What’s next? Will we see Americans who’ve spoken poorly of Trump on social media arrested like both Orbán and Putin do?
Will more students end up on the ground or in jail?
Will more judges be charged with the crime of running their own courtrooms in ways Trump and ICE dislike?
More mayors arrested?
More Democratic Senators taken to the ground and handcuffed?
Will Americans start being disappeared in numbers that can’t be ignored? Deported to El Salvador and South Sudan?
Will journalists be destroyed by massive libel suits or imprisoned for what they write?
Will more judges bend to Trump’s will because they’re either terrified or, like Clarence Thomas and Sam Alito, have apparently become radicalized by Fox “News” or other right-wing propaganda outlets?
The way we all react to these tests will determine Trump’s and the GOP’s next steps.

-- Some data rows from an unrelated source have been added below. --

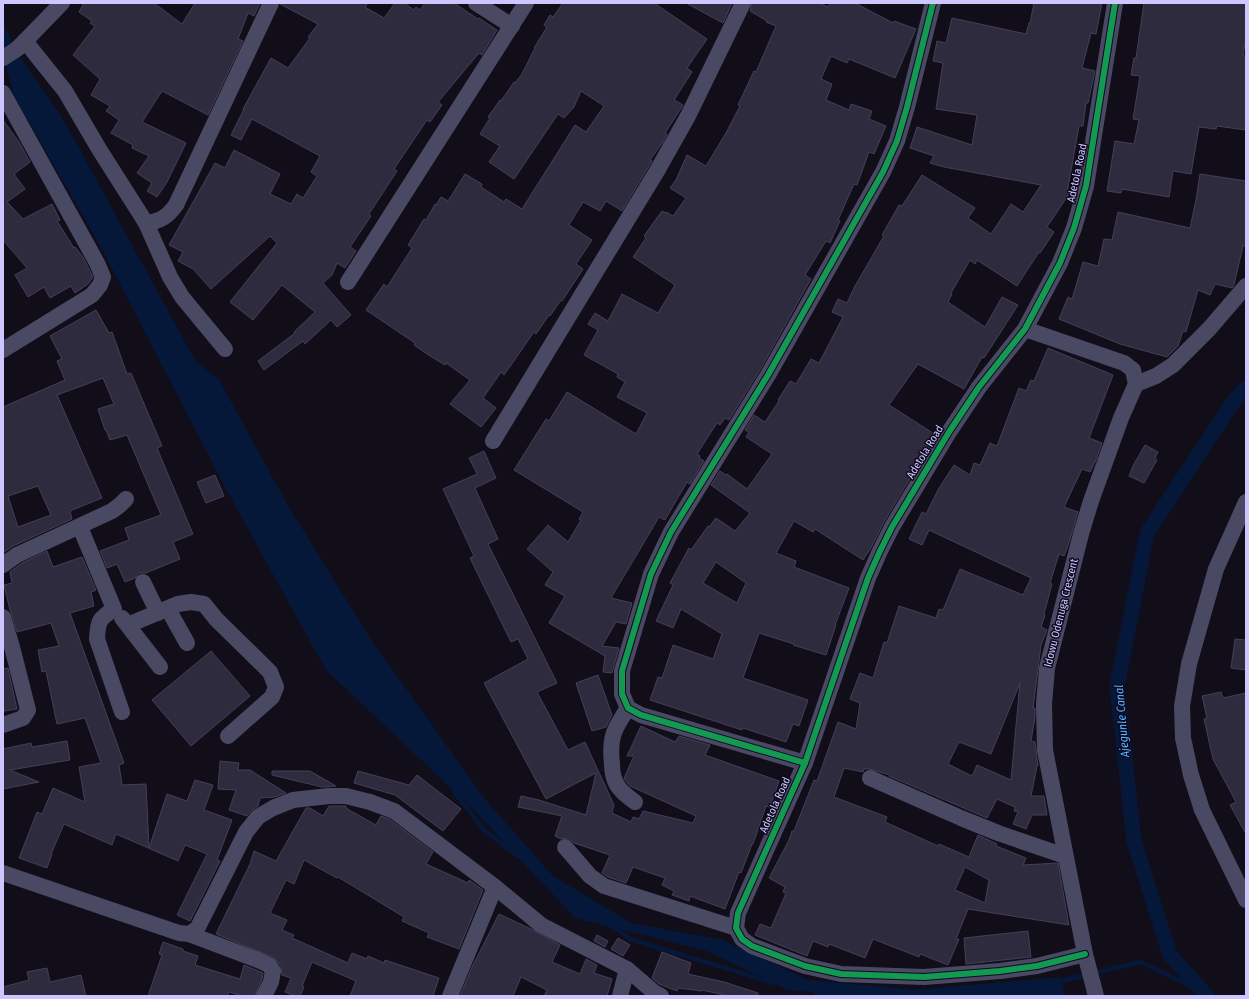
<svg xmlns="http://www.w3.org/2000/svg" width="1249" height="999" font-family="'Fira Sans Condensed',sans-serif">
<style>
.water{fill:#06183a}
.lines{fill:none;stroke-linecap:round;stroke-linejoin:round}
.stream{stroke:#06183a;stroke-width:4.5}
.canal{stroke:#06183a;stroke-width:15}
.building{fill:#2f2b3e;stroke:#443f59;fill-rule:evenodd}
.minor{stroke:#4a4964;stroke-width:16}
.cycleway-casing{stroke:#0e0a1e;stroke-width:8}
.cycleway{stroke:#139951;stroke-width:6}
.labels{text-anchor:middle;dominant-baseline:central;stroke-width:3;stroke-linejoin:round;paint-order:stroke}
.street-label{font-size:11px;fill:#cec7ff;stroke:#0e0a1e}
.water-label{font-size:12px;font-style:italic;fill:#55b1ff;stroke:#0e0a1e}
</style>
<rect width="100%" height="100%" fill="#110e1a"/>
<path class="water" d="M3 24 19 56 62 117 196 362 218 378 290 509 370 638 484 798 553 876 631 923 723 940 808 980 915 990 1061 977 1065 996H857L788 990 707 951 575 918 476 812 326 670 226 489 102 249 13 94 3 53Z"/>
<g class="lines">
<g class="stream">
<path d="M454 791 485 831 518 856"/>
<path d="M609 924 630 939 774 983"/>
<path d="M1057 982 1140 962 1204 992"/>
<path d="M816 993 847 996"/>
</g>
<path class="canal" d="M1207 996 1170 955 1134 841 1117 686 1147 533 1233 402 1246 388"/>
</g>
<g class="building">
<path d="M84 3H154L182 24 195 3H260L254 16 248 13 238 39 243 41 208 115 162 91 142 122 186 143 167 182 157 197 147 191 152 183 137 173 149 156 132 148 133 145 111 133 119 120 106 111 110 106 91 95 100 79 73 55 95 26 90 23 92 21 79 12Z"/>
<path d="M280 3H368L365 7 384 18 395 3H404L414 10 416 7 420 10 425 3H454L478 19 479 18 497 30 482 55 479 53 438 102 442 105 430 122 427 120 394 169 397 171 369 214 371 216 350 247 356 251 345 268 337 263 332 275 323 283 351 315 337 327 331 320 305 344 303 341 264 370 258 361 295 333 294 332 315 312 282 285 253 320 230 302 277 243 270 236 211 289 193 269 178 261 183 252 169 245 215 163 225 168 234 150 280 174 270 194 291 204 297 194 303 198 317 176 311 172 320 156 252 119 241 140 231 135 244 109H243L271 58 288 68 310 38 308 37 318 24 280 4Z"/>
<path d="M563 3H654L707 39 687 68 692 72 674 100 683 105 682 107 665 133 667 134 663 142 650 160 652 161 622 211 606 201 600 211 583 202 569 225 592 240 576 264 583 269 562 301 561 300 550 316 549 315 536 334 534 332 504 375 501 372 483 398 496 408 481 427 450 404 470 380 446 363 445 365 427 354 414 345 415 343 366 310 384 284 387 287 412 248 408 245 424 219 426 220 435 204 436 205 441 197 448 201 465 174 482 184 481 187 504 202 506 199 522 209 575 125 586 132 604 106 581 91 574 107 564 118 558 114 514 179 489 162 500 146 480 134 490 118 488 117 500 100 501 101 514 82 515 83 522 74 535 48H534L547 27 544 25 550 15 553 17Z"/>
<path d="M686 3H732L723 23Z"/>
<path d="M752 3H819L828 7 830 3H855L893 23 894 21 916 29 895 78 849 59 847 63 831 56 821 79 832 84 826 100 849 110 851 104 872 111 869 119 886 126 874 154 869 152 857 185 854 184 838 220 840 221 830 243 826 241 805 275 811 279 760 370 729 420 725 418 720 425 717 423 697 454 700 456 699 458 704 461 690 484 687 482 665 520 659 517 611 598 632 603 626 624 616 622 602 646 619 648 612 673 603 672 605 656 549 623 565 596 545 585 553 572 527 549 548 525 568 542 581 520 579 519 583 512 514 470 546 419 549 421 567 392 636 434 647 413 617 397 625 382 617 377 618 374 584 355 598 330 588 324 595 313 608 321 622 294 658 313 675 285 633 257 646 238 644 236 659 215 662 211 665 213 666 212 673 216 686 198 670 188 676 180 687 155 706 166 726 133 740 106 738 105 754 71 756 72 776 26 766 22 767 21 750 11Z"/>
<path d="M1034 3H1102L1096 34 1091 33 1082 68 1095 71 1088 103H1086L1083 126H1079L1067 193 1069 194 1047 227 1054 232 1040 253 1039 252 1017 286 977 260 975 264 970 260 951 293 952 294 948 302 985 327 1002 297 1018 305 984 358 982 357 964 389 918 364 889 405 936 435 884 522 871 548 863 560 815 529 813 532 794 521 776 553 796 561 794 567 849 588 835 625H836L826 655 793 645 794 644 759 633 743 678 808 700 799 726 793 724 786 742 743 728 742 730 650 700 658 677 662 678 673 645 713 659 722 634 681 609 673 628 656 621 673 585 670 583 689 548 691 550 708 526 709 527 716 518 735 531 750 513 711 485 720 471 726 475 727 474 747 489 772 454 746 437 749 432 745 430 754 415 765 422 779 401 778 400 790 381 796 384 811 359 819 363 843 317 832 312 838 299 847 303 855 286 884 236 882 235 899 205 902 206 922 175 975 208 968 218 991 234 1011 204 1023 212 1041 185 944 167 930 163 934 156 910 148 917 127 972 145 977 115 936 109 943 63 933 61 937 41 946 43 952 18 1026 34 1029 23H1030ZM716 562 746 583 737 603 703 583Z"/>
<path d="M1144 3H1246V36L1243 56H1246V130L1217 126 1216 129 1199 127 1191 174 1173 171 1169 197 1122 189 1121 193 1107 191 1115 141 1134 144 1139 120 1133 119 1140 76 1131 75 1134 58H1136Z"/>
<path d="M3 120 19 142 30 162 14 174 25 189 7 202 23 219 52 204 60 220 57 221 74 248 75 247 83 257 93 277 88 284 75 293 71 286 50 298 44 287 28 297 15 275 27 268 3 240Z"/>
<path d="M1200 174 1246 181V246H1243L1234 285 1232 288 1215 284 1210 295 1198 290 1186 332 1183 331 1178 346 1167 357 1120 344 1059 319 1068 297 1072 299 1083 262 1098 266 1104 239 1112 240 1118 212 1190 228 1196 200Z"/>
<path d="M96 310 109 333 112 332 127 374 131 373 162 446 157 448 193 534 173 542 180 559 146 573H139L135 578 125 582 117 564 107 568 100 551 129 540 125 528 161 515 127 435 110 440 106 430H105L98 409 114 404 103 378 57 395 102 498 70 511 72 519 13 546 3 553V407L65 380 57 361 62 359 50 336ZM38 486 51 515 18 527 8 496Z"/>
<path d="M1048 348 1113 375 1089 438 1102 443 1096 460 1090 472 1082 469 1064 507 1078 512 1068 546 1064 556 1059 554 1050 583 1052 584 1044 614 1045 615 1041 627 1047 630 1041 645 1033 708H1035V717L1031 741 1035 742 1038 766H1037L1031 796H1044L1047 815H1032L1026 829 1013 824 1018 812 1014 811 1015 807 997 799 987 818 889 776 890 775 869 769H864L863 772 844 768 834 797 887 817 885 822 938 846 939 844 969 857 978 835 997 844 996 846 1026 858 1023 865 1058 863 1069 925 968 909 956 939H959L948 965 920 954 919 957 873 939 865 958 829 944 828 947 813 941 807 956 755 935 760 924 771 928 786 893 783 892 785 887 769 878 789 840 792 831H794L814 780 817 781 838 722 856 729 860 703 850 699 860 673 873 678 884 642 887 643 899 606 936 618 939 609 943 610 960 569 1023 595 1031 578 929 530 922 545 909 539 922 512 926 514 939 488 954 465 970 475 974 463 980 465 990 443 997 446 1019 388 1026 391 1031 380 1034 381ZM1020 683 1011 780 977 765 972 776 948 764 959 742 991 754ZM965 867 989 880 985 903 955 890Z"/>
<path d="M1145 445 1158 452 1155 458 1157 460 1144 483 1129 476 1134 464Z"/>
<path d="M484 451 496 478 475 488 498 539 488 544 557 683 537 692 568 750 585 742 614 805 612 813 631 822 633 817 639 819 643 811 693 823 696 816 630 786 625 780 624 778 634 756H627L641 726 675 742 679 736 710 745 705 755 779 781 770 807 766 806 753 844H752L741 873 739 872 725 909 690 896 689 901 672 895 674 891 662 885 665 878 633 867 626 883 608 877 602 873 610 855 574 843 568 838 561 839 555 836 562 816 518 807 521 796 539 800 586 815 596 773 546 799 484 683 528 659 518 639 511 642 470 558 474 556 443 489 477 474 469 458Z"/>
<path d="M215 475 224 496 206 503 197 482Z"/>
<path d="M47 551 53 567 82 557 96 590 91 592 94 606 70 613 124 763 119 765 122 785 146 784 149 848 167 794 187 801 195 780 213 785 204 810 232 820 217 860 220 861 190 921 177 915 207 854 185 845 178 861 116 834 112 845 64 824 51 854H52L47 868 19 858 37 812 42 814 53 788 85 802 79 767 101 763 85 718 57 724 46 671 42 672 38 650 59 646 51 623 17 632 10 610 4 585 12 583 10 572 22 563Z"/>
<path d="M1235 639 1246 640V670L1231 668Z"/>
<path d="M211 651 250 696 191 746 152 700Z"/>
<path d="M8 668 17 709 4 711 3 705V669Z"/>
<path d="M598 675 612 715 606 727 592 731 576 683Z"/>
<path d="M1221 692 1223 698 1246 693V834L1230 805 1236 802 1213 759 1204 719 1207 718 1202 696Z"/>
<path d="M67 741 70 760 10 770 39 782 3 789V749L31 743 32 747Z"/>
<path d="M220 761 239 763 238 770H250L286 793 275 797 260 798 258 806 251 811 247 816 229 810 236 790 218 789Z"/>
<path d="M272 771H310L336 786 322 787 272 775Z"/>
<path d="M358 771 409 785 417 775 461 809 443 831 395 795 354 783Z"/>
<path d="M329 806H346V808L351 811 376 825 381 816 389 819 433 852 426 864 468 883 469 880 483 890 459 949 427 937 429 933 402 921 404 917 338 877 337 878 304 860 294 884 286 880 270 913 287 920 282 930 294 935 292 938 348 963 352 953 367 959 368 956 384 963 385 960 439 978 433 996H350L356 981 312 962 302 986 304 987 300 996H295L285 992 291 978 282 975 281 966 273 957 216 934 250 864 254 851 276 861 306 808H310L323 816Z"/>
<path d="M499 914 531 929 560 945 552 962 580 974 586 959 597 965 594 973 612 979 607 996H544L547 990 521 977 513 996H460L472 967Z"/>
<path d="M1028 931 1031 957 966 964 964 938Z"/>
<path d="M597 935 608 941 605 947 594 941Z"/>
<path d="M618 938 630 945 623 956 611 949Z"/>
<path d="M163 942 183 949V951L198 956 195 965 240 979 244 965 263 973 262 979 255 996H242L229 992 227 996H148L162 955 159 954Z"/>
<path d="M662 952 691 963 688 974 724 982 758 993V996H729L702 990V991L678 988 677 991 659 984 652 978Z"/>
<path d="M47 968 50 982 81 975 86 996H3V987L29 980 27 972Z"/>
</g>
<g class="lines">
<g class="minor">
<path d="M476 3 512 26"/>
<path d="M25 41 65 91 99 149 146 223 170 277 182 297 225 349"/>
<path d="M3 58 17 49 25 41 62 3"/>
<path d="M3 93 97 263 103 277 100 285 92 295 3 350"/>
<path d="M146 223C161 221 167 217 176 205L271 3"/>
<path d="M348 282 526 3"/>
<path d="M1025 329 1124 363 1133 370 1136 384"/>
<path d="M493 441 657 171 688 116 743 3"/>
<path d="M1246 502 1216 569 1189 664 1182 706 1183 738 1191 775 1202 810 1246 900"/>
<path d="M80 527 114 609C99 619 98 620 97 639L122 712"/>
<path d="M3 565 17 555 112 511 120 505 126 499"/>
<path d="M143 582 158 613"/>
<path d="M168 609 187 643"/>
<path d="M3 617 12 647 28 710 23 718 3 725"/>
<path d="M122 618 160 667"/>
<path d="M128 625 178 604 191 602 204 604 216 619 270 672 276 687 272 697 228 736"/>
<path d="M628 708C614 729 609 737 612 764 612 771 613 778 617 785 621 792 628 797 635 802"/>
<path d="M805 763 641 715 628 708 622 694V671L651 574 671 532 768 375 883 172 897 141 907 107 933 3"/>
<path d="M870 778 961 818 998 833 1065 856"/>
<path d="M565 847 590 876 604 886 736 928"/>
<path d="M3 873 179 933 189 934 258 960 269 965 273 971 271 982 264 996"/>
<path d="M189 934 197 929 246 832 258 817 273 808 293 800 329 796H346L370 802 394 811 495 887 541 925 627 969 655 993 661 996"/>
<path d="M1085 954 1037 966 1000 971 924 977 841 974 805 966 752 946 742 939 736 928 738 913 805 763 868 578 880 551 892 527 949 432 979 387 1025 329 1060 263 1074 228 1086 186 1115 3"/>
<path d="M450 996 495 887"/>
<path d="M620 996 627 969"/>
<path d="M1096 996 1085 954 1045 750 1044 704 1047 668 1081 534 1091 501 1121 418 1136 384 1156 376 1173 365 1209 329 1246 286"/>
</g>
<defs>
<g id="cycleway">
<path d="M805 763 641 715 628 708 622 694V671L651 574 671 532 768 375 883 172 897 141 907 107 933 3"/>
<path d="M1085 954 1037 966 1000 971 924 977 841 974 805 966 752 946 742 939 736 928 738 913 805 763 868 578 880 551 892 527 949 432 979 387 1025 329 1060 263 1074 228 1086 186 1115 3"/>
</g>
</defs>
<use href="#cycleway" class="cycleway-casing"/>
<use href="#cycleway" class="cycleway"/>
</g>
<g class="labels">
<g class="street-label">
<text transform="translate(1077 173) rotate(-78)">Adetola Road</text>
<text transform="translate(925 452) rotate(-59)">Adetola Road</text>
<text transform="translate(1061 613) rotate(-76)">Idowu Odenuga Crescent</text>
<text transform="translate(775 805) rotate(-66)">Adetola Road</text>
</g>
<g class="water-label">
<text transform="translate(1122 721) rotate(-95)">Ajegunle Canal</text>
</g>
</g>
<rect width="1249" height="999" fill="none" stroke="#cec7ff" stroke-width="8"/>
</svg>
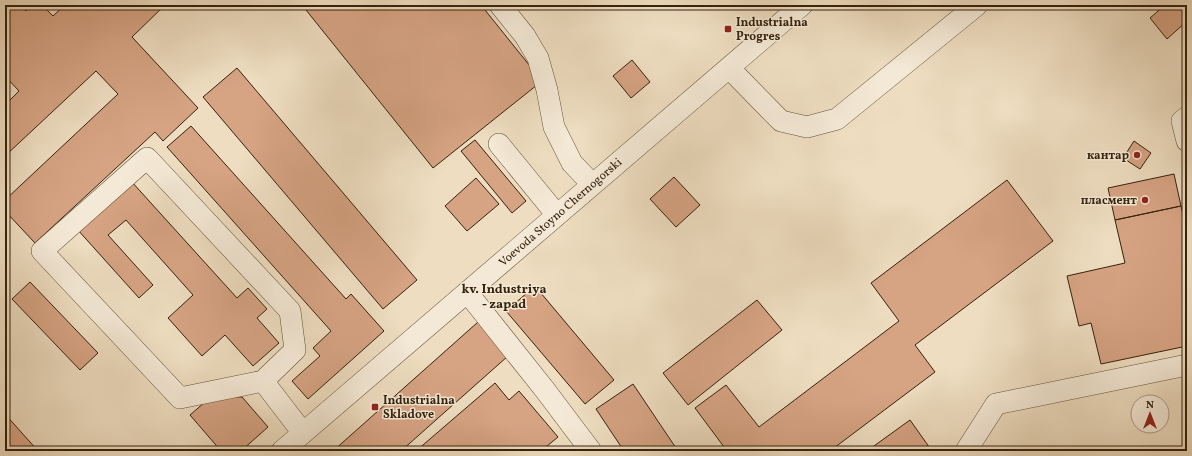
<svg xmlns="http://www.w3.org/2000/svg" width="1192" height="456" viewBox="0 0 1192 456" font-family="Vollkorn,serif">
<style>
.building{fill:#d6a383;stroke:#35220c}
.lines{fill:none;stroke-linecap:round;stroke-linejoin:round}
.minor-casing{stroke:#635139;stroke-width:22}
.minor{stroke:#f4e9d6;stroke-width:21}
.poi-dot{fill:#8f2418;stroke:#f4e9d6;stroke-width:1.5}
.labels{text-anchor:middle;stroke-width:3;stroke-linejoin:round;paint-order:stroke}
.poi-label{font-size:12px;font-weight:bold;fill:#35220c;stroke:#f4e9d6;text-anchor:start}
.street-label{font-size:12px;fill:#35220c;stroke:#f4e9d6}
.neighbourhood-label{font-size:13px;font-weight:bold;fill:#35220c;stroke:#f4e9d6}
</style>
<rect width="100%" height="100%" fill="#eeddc0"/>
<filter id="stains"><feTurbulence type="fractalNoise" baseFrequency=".005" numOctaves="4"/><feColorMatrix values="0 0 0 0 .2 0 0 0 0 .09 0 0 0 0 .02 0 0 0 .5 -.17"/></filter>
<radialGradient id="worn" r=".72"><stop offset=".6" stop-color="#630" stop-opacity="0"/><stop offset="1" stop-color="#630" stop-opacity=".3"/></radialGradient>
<!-- building -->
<path class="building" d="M5,5H21L26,11L32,5H42L53,16L65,5H165L132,37L198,108L163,141L155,132L35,243L5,211V200L118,94L96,71L5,156V105L19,91L5,76V54L6,52L5,51Z
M302,5H481L542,81L433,168Z
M1165,5H1187V21L1167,39L1150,18Z
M632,60L650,82L631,98L613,76Z
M237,68L417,280L383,309L203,97Z
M191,126L346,299L351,294L384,331L308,399L292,381L320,356L313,348L331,331L167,147Z
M475,140L526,201L512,213L461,151Z
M1134,141L1151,153L1140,169L1123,158Z
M1174,174L1181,206L1115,220L1108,188Z
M674,177L700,205L676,227L650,199Z
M476,178L499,204L467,231L445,206Z
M1007,180L1053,241L915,345L935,372L830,451H727L695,408L726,385L759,427L899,321L871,283Z
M131,181L237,298L248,288L267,309L257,318L279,343L253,366L225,335L202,356L168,318L193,295L126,220L108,235L153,285L139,298L77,229Z
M1181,206L1187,234V346L1101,364L1091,323L1079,326L1067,276L1125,263L1115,220Z
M30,282L98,353L80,370L12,299Z
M535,286L614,380L585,404L506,311Z
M757,300L782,330L688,405L663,373Z
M478,322L508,356L401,451H333Z
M495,383L509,400L519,391L558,437L541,451H416Z
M633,384L678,451H624L596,409Z
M212,396L242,397L268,427L241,451H221L190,415Z
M5,414L38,451H5Z
M910,420L932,451H867Z"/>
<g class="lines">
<defs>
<path id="minor" d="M500,5L525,36L538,58L547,90L554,127L572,163L592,184
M729,68L781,121L807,127L837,119L977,5
M1187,117L1182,121L1187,141
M499,144L557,215
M467,292L545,390L591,451
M263,381L180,398L42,251L147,158L290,311L295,350L263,381L303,433
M282,451L802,5
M966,451L996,404L1187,365"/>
</defs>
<!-- minor casing -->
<use href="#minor" class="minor-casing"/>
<!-- minor -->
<use href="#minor" class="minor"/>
</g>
<!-- markers -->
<g class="poi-dot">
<rect x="724" y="25" width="8" height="8" rx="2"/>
<circle cx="1137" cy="155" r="4"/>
<circle cx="1145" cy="200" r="4"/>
<rect x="371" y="403" width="8" height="8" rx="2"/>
</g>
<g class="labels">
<!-- poi labels -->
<g class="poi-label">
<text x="736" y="26">Industrialna<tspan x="736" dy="14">Progres</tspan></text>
<text x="1129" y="159" text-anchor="end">кантар</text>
<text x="1137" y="204" text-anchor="end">пласмент</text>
<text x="383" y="404">Industrialna<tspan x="383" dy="14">Skladove</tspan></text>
</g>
<!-- street labels -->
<g class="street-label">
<text transform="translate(560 212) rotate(-41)" y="4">Voevoda Stoyno Chernogorski</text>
</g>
<!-- neighbourhood labels -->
<g class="neighbourhood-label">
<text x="504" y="293">kv. Industriya<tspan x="504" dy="15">- zapad</tspan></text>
</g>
</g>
<!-- margin -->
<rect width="1192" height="456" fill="none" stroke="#eeddc0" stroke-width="20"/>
<rect x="6" y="6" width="1180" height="444" fill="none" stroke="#35220c" stroke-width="2"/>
<rect x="10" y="10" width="1172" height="436" fill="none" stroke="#35220c"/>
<!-- north arrow -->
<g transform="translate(1150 414)"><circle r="19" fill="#f4e9d6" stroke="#a89985"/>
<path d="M0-3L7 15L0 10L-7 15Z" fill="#8f2418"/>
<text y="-6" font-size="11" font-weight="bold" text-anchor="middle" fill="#35220c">N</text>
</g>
<rect width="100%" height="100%" filter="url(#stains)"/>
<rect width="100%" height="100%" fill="url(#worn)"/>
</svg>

So, what do we do?
Former President Barack Obama says Democrats need to “toughen up.” While true, it would have been nice to hear “tough” words of outrage, warning, and leadership from him and former Vice President Kamala Harris over the past six months. And former Presidents Bill Clinton and George W. Bush.
But now—as it was in South Korea when their president tried to end democracy there last year and people poured into the streets and forced the government to act—it’s apparently going to be pretty much exclusively up to us.
See you on July 17—this Thursday—for some “good trouble.”